Hone Mandefro and Morten Jerven

 
A recent report by the World Bank (WB) declared that poverty in Ethiopia is down by 33% since 2000. It attributed the reduction to agricultural growth investments in basic services and effective safety net. “The pace of poverty reduction in Ethiopia has been impressive, especially when compared with other African countries; only Uganda has had higher annual poverty reduction during the same period,” the Bank said in a statement.

 


However, in Ethiopia the last two decades have been periods of intense controversy over national statistics. The controversy surfaced at different levels and engaged people from different walks of life, from ordinary people to parliamentarians.
This controversy concerns the statistics produced by the Central Statistics Authority (CSA) often showing double-digit economic growth and a very rapid decline in poverty – almost half of the prevalence before two decades. However, alternative GDP and poverty statistics produced by other international organizations contest the government’s data. Thus, depending on the source of data, one can find different narratives of GDP growth and poverty prevalence in Ethiopia.

 
GDP statistics
According to official statistics, Ethiopia has continued to register double-digit economic growth. (Please see the following graph).

COLLECTED DATA:
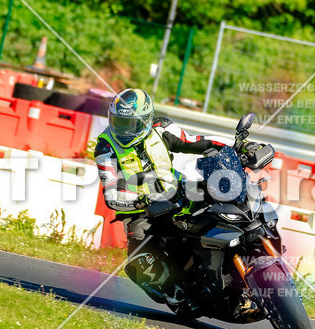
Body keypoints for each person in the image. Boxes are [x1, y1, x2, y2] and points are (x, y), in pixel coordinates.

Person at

WHAT IS REQUIRED:
Continue the article on Ethiopia's national statistics above, starting after its final sentence.

SOLVED PROBLEM:
Graph 1- Official government growth rate

graph1-

Source: compiled from Ethiopian Government reports of various years
Whereas the official numbers have been quoted in double digits for the past decade, estimates by the International Monetary Fund (IMF) and various academic researchers consistently show a lower GDP Growth rate. For instance, in its October 2013 Article IV Consultation report, IMF notes that: “GDP statistics in Ethiopia are subject to significant weaknesses. Applying plausible factor productivities would suggest that the annual GDP growth rate could be off by as much as 3 percentage points in recent years”. Similarly, in October 2014, the IMF consultation report concluded that IMF’s GDP growth “projections incorporate a downward adjustment from official figures to take into account the uncertainty around the underlying growth rate due to weaknesses in the national account statistics.” It further said that “the authorities’ projections are more optimistic (in the 11.0 –11.4 percent range)”. Besides, a thorough analysis by prominent economists, Alemayehu Geda and Addis Yimer, suggest that the actual growth rates between 2000 and 2013 were around 5 to 6 percent per annum. With such doubts over the correct GDP growth rate, the main problem is that many are not certain about which pace the Ethiopian economy is growing.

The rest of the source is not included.